Friday, February 21, 2020

What is Russia trying to do?

What we are hearing about Russian interference in the 2020 election is a sham and a shame. I don't know whether to blame the intelligence reports or the news media. Here is what AP reports:

"Just weeks into this year’s election cycle, Russia already is actively interfering in the U.S. presidential campaign in hopes of reelecting President Donald Trump, and is also trying to help the candidacy of Sen. Bernie Sanders on the Democratic side, intelligence officials have concluded.

The Russian efforts are aimed at undermining public confidence in the integrity of U.S. elections and stirring general chaos in American politics, intelligence experts say" (
https://apnews.com/1398cc440971a3f39d95346a875d3726, 21 Feb 2020).

I suspect that the second paragraph is accurate. I am confident that "the Russian efforts are aimed at undermining public confidence in the integrity of U.S. elections and stirring general chaos in American politics." The best way to undermine confidence and to stir chaos is to focus on non-traditional candidates with a core of fervent followers.
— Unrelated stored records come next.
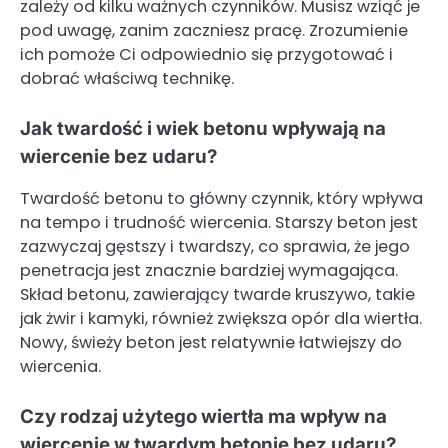
zależy od kilku ważnych czynników. Musisz wziąć je
pod uwagę, zanim zaczniesz pracę. Zrozumienie
ich pomoże Ci odpowiednio się przygotować i
dobrać właściwą technikę.
Jak twardość i wiek betonu wpływają na
wiercenie bez udaru?
Twardość betonu to główny czynnik, który wpływa
na tempo i trudność wiercenia. Starszy beton jest
zazwyczaj gęstszy i twardszy, co sprawia, że jego
penetracja jest znacznie bardziej wymagająca.
Skład betonu, zawierający twarde kruszywo, takie
jak żwir i kamyki, również zwiększa opór dla wiertła.
Nowy, świeży beton jest relatywnie łatwiejszy do
wiercenia.
Czy rodzaj użytego wiertła ma wpływ na
wiercenie w twardym betonie bez udaru?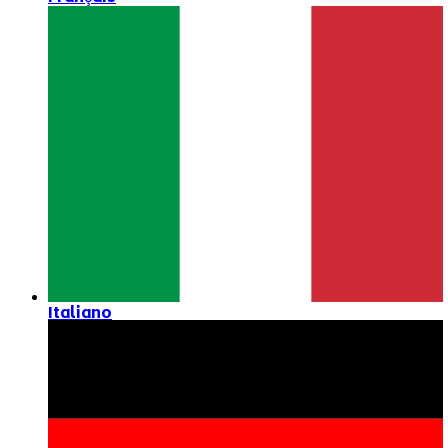
Italiano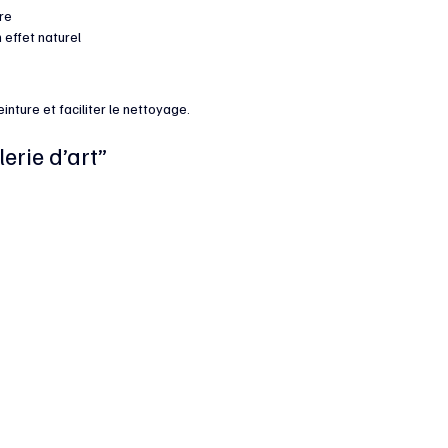
ère
 effet naturel
inture et faciliter le nettoyage.
erie d’art”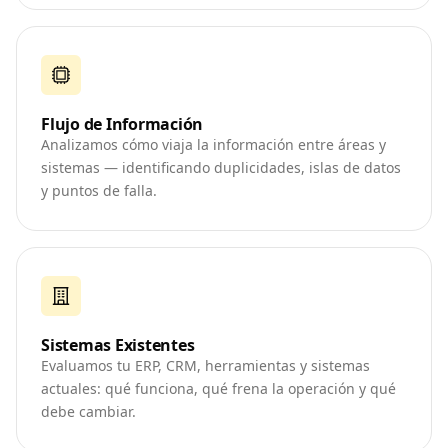
Flujo de Información
Analizamos cómo viaja la información entre áreas y
sistemas — identificando duplicidades, islas de datos
y puntos de falla.
Sistemas Existentes
Evaluamos tu ERP, CRM, herramientas y sistemas
actuales: qué funciona, qué frena la operación y qué
debe cambiar.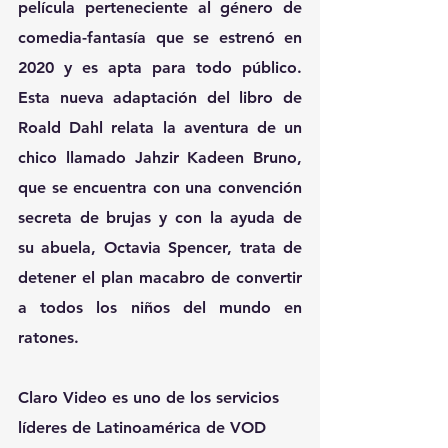
película perteneciente al género de 
comedia-fantasía que se estrenó en 
2020 y es apta para todo público. 
Esta nueva adaptación del libro de 
Roald Dahl relata la aventura de un 
chico llamado Jahzir Kadeen Bruno, 
que se encuentra con una convención 
secreta de brujas y con la ayuda de 
su abuela, Octavia Spencer, trata de 
detener el plan macabro de convertir 
a todos los niños del mundo en 
ratones.
Claro Video es uno de los servicios 
líderes de Latinoamérica de VOD 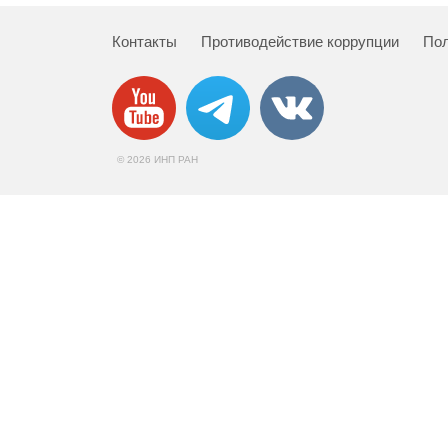
Контакты
Противодействие коррупции
Пол
© 2026 ИНП РАН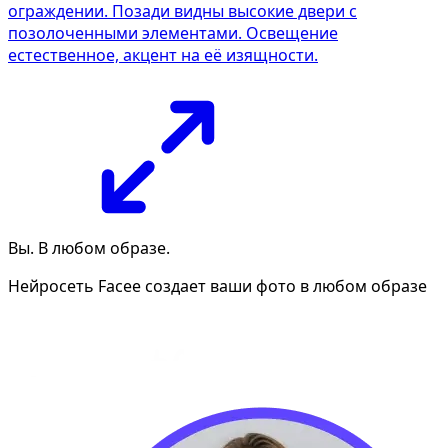
ограждении. Позади видны высокие двери с
позолоченными элементами. Освещение
естественное, акцент на её изящности.
Вы. В любом образе.
Нейросеть Facee создает ваши фото в любом образе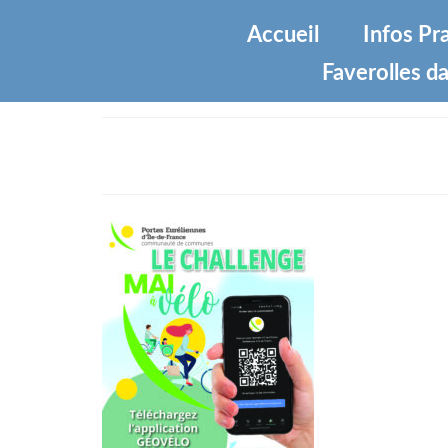
Accueil
Infos Pr
Faverolles da
c059320d5a3c43a6f517f9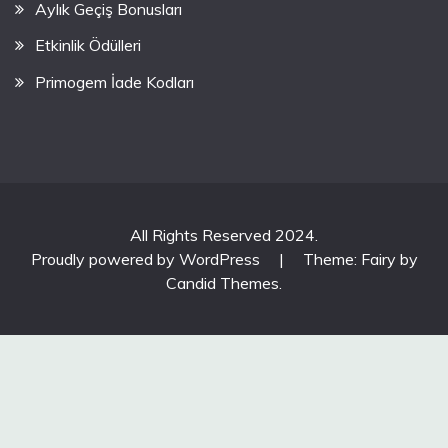
Aylık Geçiş Bonusları
Etkinlik Ödülleri
Primogem İade Kodları
All Rights Reserved 2024.
Proudly powered by WordPress
|
Theme: Fairy by
Candid Themes
.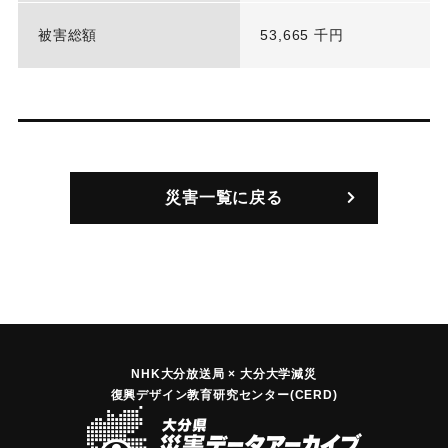
被害総額
53,665 千円
災害一覧に戻る
NHK大分放送局 × 大分大学減災
復興デザイン教育研究センター(CERD)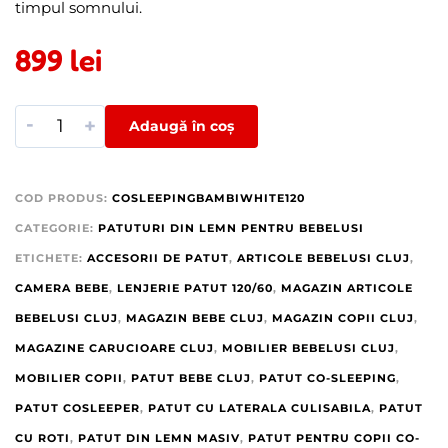
timpul somnului.
899
lei
-
+
Adaugă în coș
COD PRODUS:
COSLEEPINGBAMBIWHITE120
CATEGORIE:
PATUTURI DIN LEMN PENTRU BEBELUSI
ETICHETE:
ACCESORII DE PATUT
,
ARTICOLE BEBELUSI CLUJ
,
CAMERA BEBE
,
LENJERIE PATUT 120/60
,
MAGAZIN ARTICOLE
BEBELUSI CLUJ
,
MAGAZIN BEBE CLUJ
,
MAGAZIN COPII CLUJ
,
MAGAZINE CARUCIOARE CLUJ
,
MOBILIER BEBELUSI CLUJ
,
MOBILIER COPII
,
PATUT BEBE CLUJ
,
PATUT CO-SLEEPING
,
PATUT COSLEEPER
,
PATUT CU LATERALA CULISABILA
,
PATUT
CU ROTI
,
PATUT DIN LEMN MASIV
,
PATUT PENTRU COPII CO-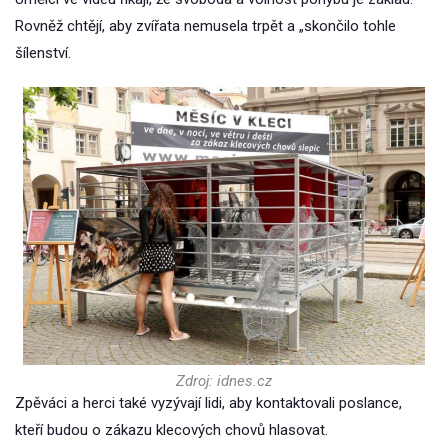
Rovněž chtějí, aby zvířata nemusela trpět a „skončilo tohle
šílenství.
Zdroj: idnes.cz
Zpěváci a herci také vyzývají lidi, aby kontaktovali poslance,
kteří budou o zákazu klecových chovů hlasovat.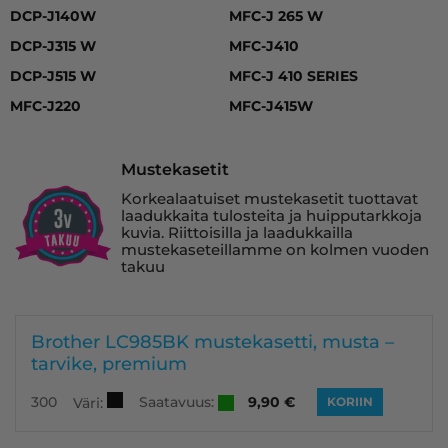
DCP-J140W
MFC-J 265 W
DCP-J315 W
MFC-J410
DCP-J515 W
MFC-J 410 SERIES
MFC-J220
MFC-J415W
Mustekasetit
Korkealaatuiset mustekasetit tuottavat
laadukkaita tulosteita ja huipputarkkoja
kuvia. Riittoisilla ja laadukkailla
mustekaseteillamme on kolmen vuoden
takuu
Brother LC985BK mustekasetti, musta –
tarvike, premium
Saatavuus:
300
9,90
€
Väri:
KORIIN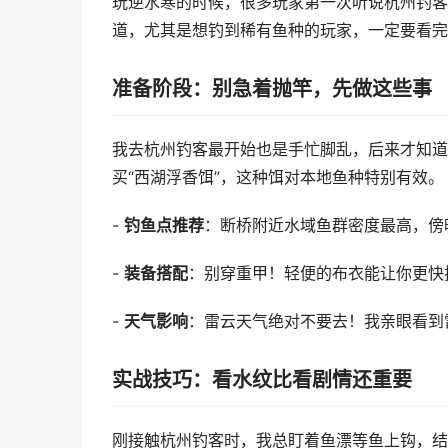
玩逆水寒的时候，很多玩家第一次听说杭州钓客
道，尤其是想钓到稀有鱼种的玩家，一定要看完
准备阶段：别急着抛竿，先做这些事
我去杭州钓客最开始也是手忙脚乱，后来才知道
买“西湖浮香饵”，这种饵对本地鱼种特别有效。
-
钓鱼点推荐
：断桥附近水域鱼群密度最高，傍
-
装备搭配
：别穿重甲！轻便的布衣能让你更快
-
天气影响
：雷云天气绝对不要去！我亲眼看到
实战技巧：看水纹比看剧情还重要
刚接触杭州钓客时，我总盯着鱼漂等鱼上钩，结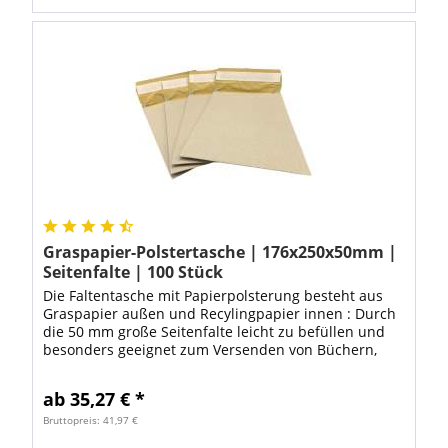
Graspapier-Polstertasche | 176x250x50mm |
Seitenfalte | 100 Stück
Die Faltentasche mit Papierpolsterung besteht aus
Graspapier außen und Recylingpapier innen : Durch
die 50 mm große Seitenfalte leicht zu befüllen und
besonders geeignet zum Versenden von Büchern,
Textilien, Warenproben oder Mustern. Die...
ab 35,27 € *
Bruttopreis: 41,97 €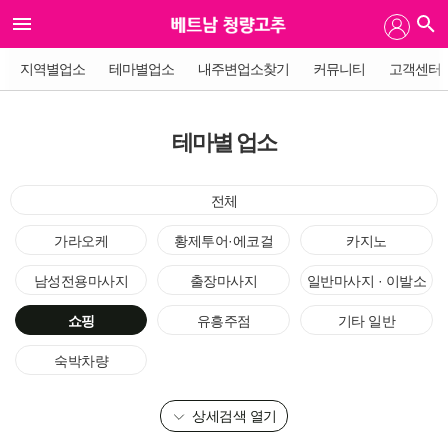
지역별업소
테마별업소
내주변업소찾기
커뮤니티
고객센터
테마별 업소
전체
가라오케
황제투어·에코걸
카지노
남성전용마사지
출장마사지
일반마사지 · 이발소
쇼핑
유흥주점
기타 일반
숙박차량
상세검색 열기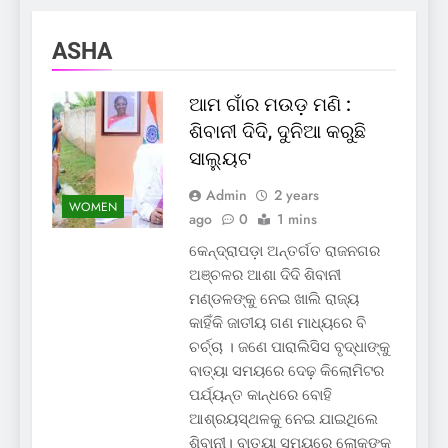
ASHA
ଆମ ଗାଁର ମଉଡ଼ ମଣି :
ଶିବାନୀ ଦିଦି, ଦୁନିଆ କରୁଛି
ସାଲ୍ୟୁଟ
Admin
2 years
WOMEN
ago
0
1 mins
କେନ୍ଦ୍ରାପଡ଼ା ଅନ୍ତର୍ଗତ ରାଜନଗର
ଅଞ୍ଚଳର ଆଶା ଦିଦି ଶିବାନୀ
ମଣ୍ଡଳଙ୍କୁ ନେଇ ଖାଲି ରାଜ୍ୟ
କାହିଁକି ଜାତୀୟ ଗଣ ମାଧ୍ୟରେ ବି
ଚର୍ଚ୍ଚା । ଜଣେ ପାରାଲିସିସ ବୃଦ୍ଧାଙ୍କୁ
ବାତ୍ୟା ସମୟରେ ଦେଢ଼ କିଲୋମିଟର
ପର୍ଯ୍ୟନ୍ତ କାନ୍ଧରେ ବୋହି
ଆଶ୍ରୟସ୍ଥଳକୁ ନେଇ ଯାଇଥିଲେ
ଶିବାନୀ। ବାତ୍ୟା ସମୟରେ ଲୋକଙ୍କ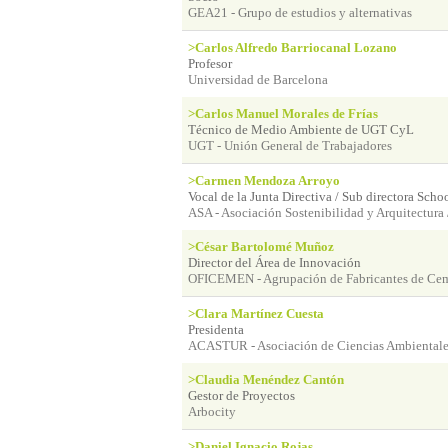
GEA21 - Grupo de estudios y alternativas
>Carlos Alfredo Barriocanal Lozano
Profesor
Universidad de Barcelona
>Carlos Manuel Morales de Frías
Técnico de Medio Ambiente de UGT CyL
UGT - Unión General de Trabajadores
>Carmen Mendoza Arroyo
Vocal de la Junta Directiva / Sub directora Scho
ASA - Asociación Sostenibilidad y Arquitectura 
>César Bartolomé Muñoz
Director del Área de Innovación
OFICEMEN - Agrupación de Fabricantes de Ce
>Clara Martínez Cuesta
Presidenta
ACASTUR - Asociación de Ciencias Ambientales
>Claudia Menéndez Cantón
Gestor de Proyectos
Arbocity
>Daniel Ignacio Rojas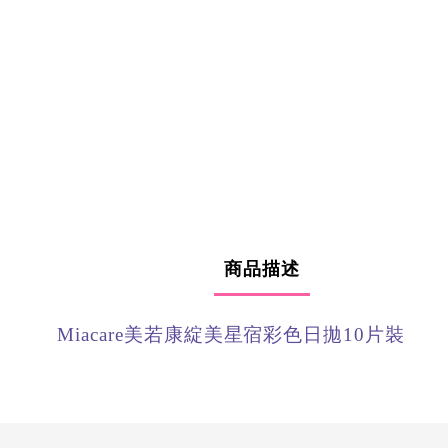
商品描述
Miacare美若康綻美星宿彩色日拋10片裝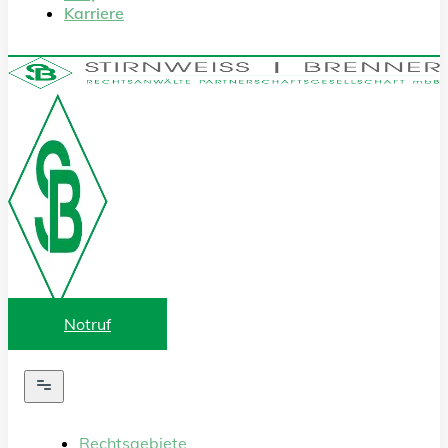
Karriere
Notruf
Rechtsgebiete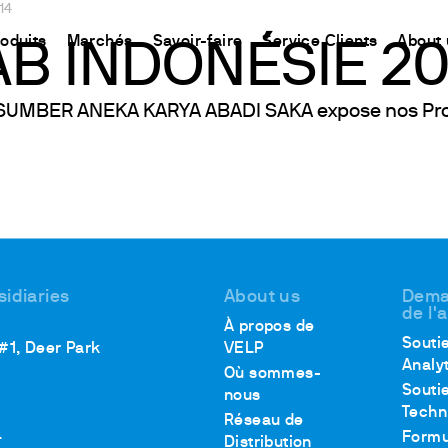
14
roduits
Marchés
Savoir-faire
Service Clients
About 
AB INDONÉSIE 20
 SUMBER ANEKA KARYA ABADI SAKA expose nos Produ
CHINA
ment
Equipment
Utilisation
Connect your products
Ressources et informations
中国
ons
oduit
t
 Synthèse Chimique
Détermination de l’Azote
Plate-forme Ermes Cloud
La méthode Kjeldahl
ons
Magnétiques
Détermination du Carbone
Instruments et Equipements connectés
La méthode Dumas
fs
Magnétiques Chauffants
Extraction de Solvants
Abonnements
Normes internationales
uffantes
Détermination des Fibres
Configurez votre compte Ermes
 Hélices / Verticaux
Études sur la Stabilité à l'Oxydation
Accéder à la plateforme
sidiaries
About us
Dema
de l'
Agitateurs
DBO et études Respirométriques
À propos de
Souti
 #1, Deer Park
VELP
Test de Floculation et Test de Lixiviation
Analy
Où sommes-
ants à sec et DCO
Demande Chimique en Oxygène
Souti
nous
Techn
iromètres
Agitation
Réseau de
.
Formu
Distribution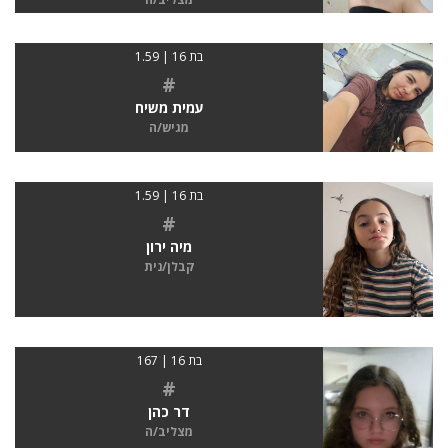
בת 16 | 1.59
#
עמית משיח
מגיש/ה
בת 16 | 1.59
#
מיה ירון
קבלן/נית
בת 16 | 167
#
דר כהן
מצליב/ה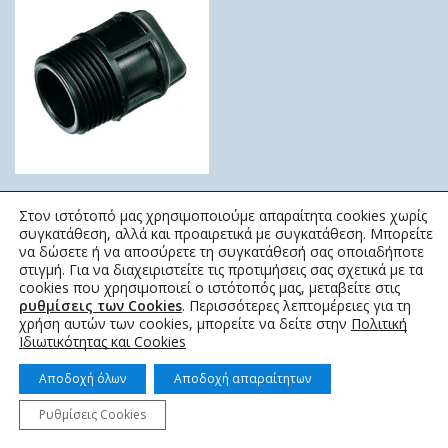
ΤΑΠΑ ΑΡΣΕΝΙΚΗ
Στον ιστότοπό μας χρησιμοποιούμε απαραίτητα cookies χωρίς
ELYSEE
συγκατάθεση, αλλά και προαιρετικά με συγκατάθεση. Μπορείτε
να δώσετε ή να αποσύρετε τη συγκατάθεσή σας οποιαδήποτε
0,20
€
–
10,73
€
στιγμή. Για να διαχειριστείτε τις προτιμήσεις σας σχετικά με τα
cookies που χρησιμοποιεί ο ιστότοπός μας, μεταβείτε στις
ρυθμίσεις των Cookies
. Περισσότερες λεπτομέρειες για τη
χρήση αυτών των cookies, μπορείτε να δείτε στην
Πολιτική
Ιδιωτικότητας και Cookies
Αποδοχή όλων
Αποδοχή απαραίτητων
© 2022 topotistiraki.gr | Powered by idcs
Ρυθμίσεις Cookies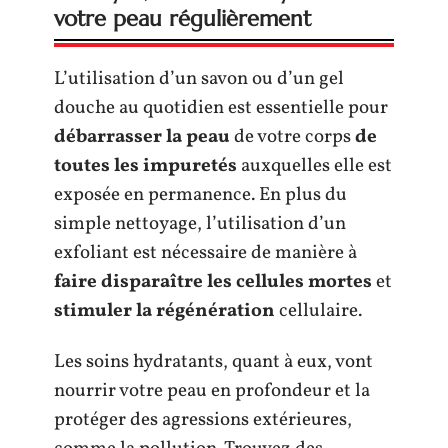
votre peau régulièrement
L’utilisation d’un savon ou d’un gel
douche au quotidien est essentielle pour
débarrasser la peau
de votre corps
de
toutes les impuretés
auxquelles elle est
exposée en permanence. En plus du
simple nettoyage, l’utilisation d’un
exfoliant est nécessaire de manière à
faire disparaître les cellules mortes
et
stimuler la régénération
cellulaire.
Les soins hydratants, quant à eux, vont
nourrir votre peau en profondeur et la
protéger des agressions extérieures,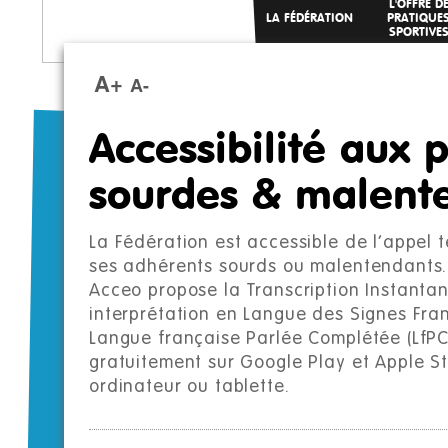
L'OFFRE D
LA FÉDÉRATION
PRATIQUE
SPORTIVE
A+
A-
Accessibilité aux 
sourdes & malent
La Fédération est accessible de l’appel t
ses adhérents sourds ou malentendants.
Acceo propose la Transcription Instantané
interprétation en Langue des Signes Fran
Langue française Parlée Complétée (LfPC)
gratuitement sur Google Play et Apple St
ordinateur ou tablette.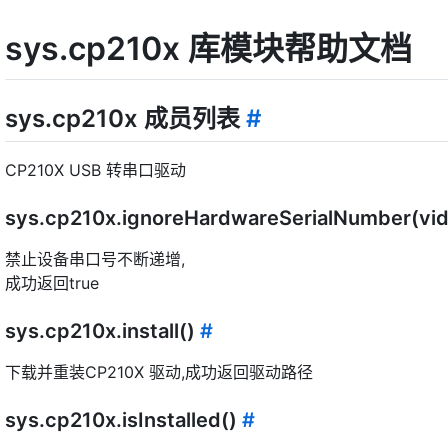
sys.cp210x 库模块帮助文档
sys.cp210x 成员列表
#
CP210X USB 转串口驱动
sys.cp210x.ignoreHardwareSerialNumber(vid
禁止设备串口号不断递增,
成功返回true
sys.cp210x.install()
#
下载并重装CP210X 驱动,成功返回驱动路径
sys.cp210x.isInstalled()
#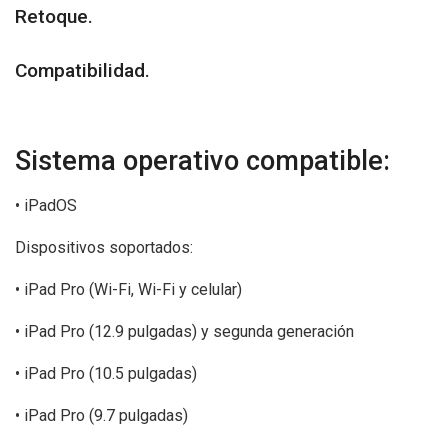
Retoque.
Compatibilidad.
Sistema operativo compatible:
• iPadOS
Dispositivos soportados:
• iPad Pro (Wi-Fi, Wi-Fi y celular)
• iPad Pro (12.9 pulgadas) y segunda generación
• iPad Pro (10.5 pulgadas)
• iPad Pro (9.7 pulgadas)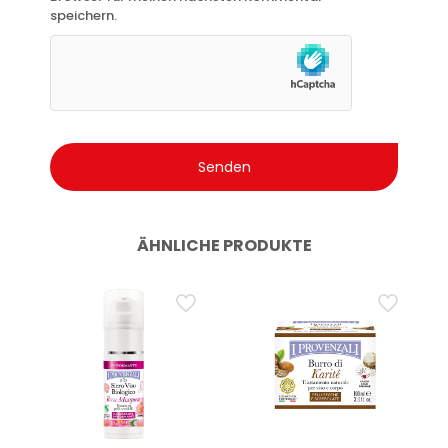
speichern.
ÄHNLICHE PRODUKTE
Therefore putting out disinformation that is favorable to Trump or Sanders is probably the best way to undermine confidence and to stir chaos.

However, I challenge the statements in the first paragraph. No one knows who Russia hopes wins the nominations or elections. To claim otherwise is speculation. Moreover, the first paragraph contradicts itself. It  states that the goal is to help reelect Donald Trump and also to help Bernie Sanders. Unless having Bernie be the Democratic nominee helps Trump win the election, the two goals in the first paragraph are not the same.  

Holman Jenkins of the WSJ makes my point more emphatically. "We are idiots if we think the Russians are asking themselves what they can do to advance Trump’s cause. The Kremlin is asking how to keep American politics roiled and distrustful. ... The real upside of Russia’s meddling comes from keeping Americans unreasonably and unnecessarily poisoned against each other."

I see two possibilities for why the media keeps repeating something they cannot know. The first possibility is that the news media is not thinking. Instead, they are repeating a narrative about Trump and Russia without recognizing that the account is speculative and internally inconsistent. The second possibility is that the news media is repeating phrases from an intelligence briefing or a leak from a briefing and do not want to stray from the language of the source. The first possibility tells me that the news media is being lazy. The second possibility tells me that the intelligence agency or person describing the report is putting "spin" on the facts.

We need truth today. We need facts unvarnished with spin or narrative. We need reporters who say what they know and who refrain from speculating about things they can't know and from repeating mindlessly an what someone leaking a confidential report said was in the report.

Note: Reference to Holman Jenkins is a revision to the original post.